- Third base
- Born: c.1921 Brooklyn, New York, US
- Bats: RightThrows: Right

Teams
- South Bend Blue Sox (1943); Rockford Peaches (1944);

Career highlights and awards
- Women in Baseball – AAGPBL Permanent Display at Baseball Hall of Fame and Museum (1988);

= Bea Chester =

American baseball player

Bea Chester (born c.1921) was a utility infielder who played in the All-American Girls Professional Baseball League (AAGPBL). She batted and threw right-handed.

A native of Brooklyn, New York, Chester was one of the original South Bend Blue Sox founding members of the All-American Girls Professional Baseball League in its 1943 inaugural season.
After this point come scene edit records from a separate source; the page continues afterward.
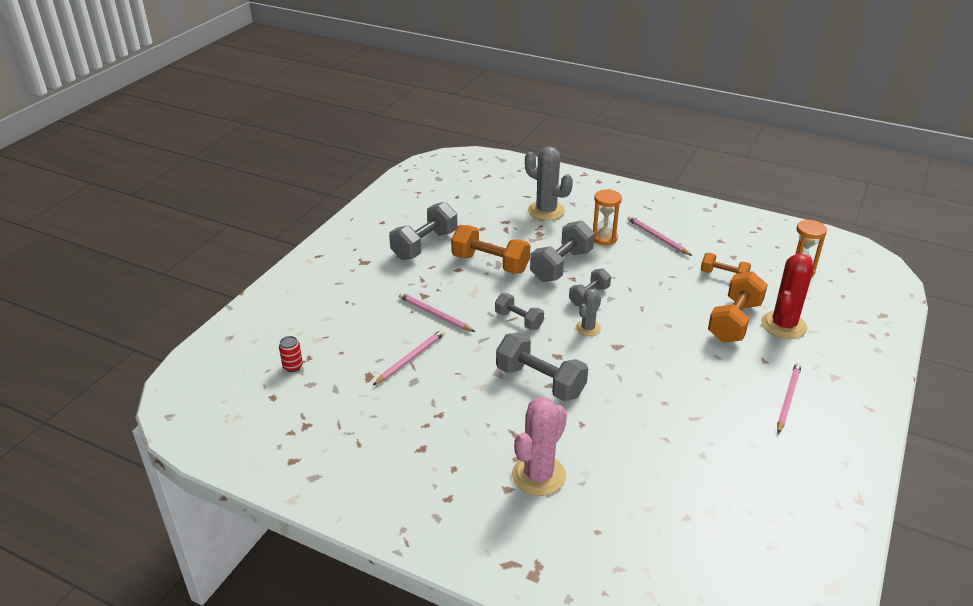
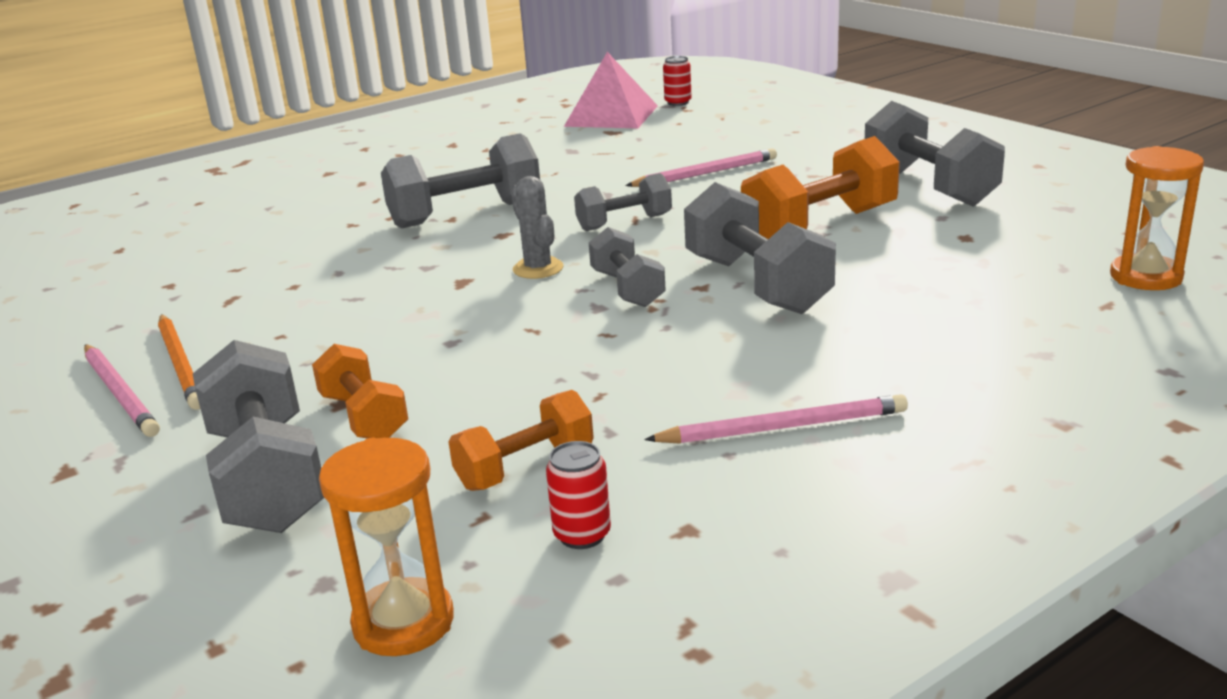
camera: 120 degrees right, 10 degrees down
(332, 389) = (611, 116): none -> pink pyramid
(411, 358) = (619, 152): pink pencil -> none
(538, 475) = (318, 188): pink cactus -> none
(546, 211) = (1012, 312): grey cactus -> none
(604, 238) = (833, 354): orange hourglass -> orange hourglass (1145, 277)
(734, 321) = (364, 417): orange dumbbell -> orange dumbbell, size x0.60
(740, 255) = (582, 535): none -> red can
(754, 394) = (181, 364): none -> orange pencil
(783, 325) = (268, 477): red cactus -> grey dumbbell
She served primarily as a backup at third base for Lois Florreich, hitting a .190 batting average in 18 games.

Chester opened 1944 with the Rockford Peaches, being used mostly as a pinch hitter and defensive replacement. She batted .214 that year, while collecting a .313 on-base percentage in 11 games.

Chester could not be reached after leaving the league in 1944. She was a daughter of Hilda Chester, a mid-20th century superfan of the Brooklyn Dodgers.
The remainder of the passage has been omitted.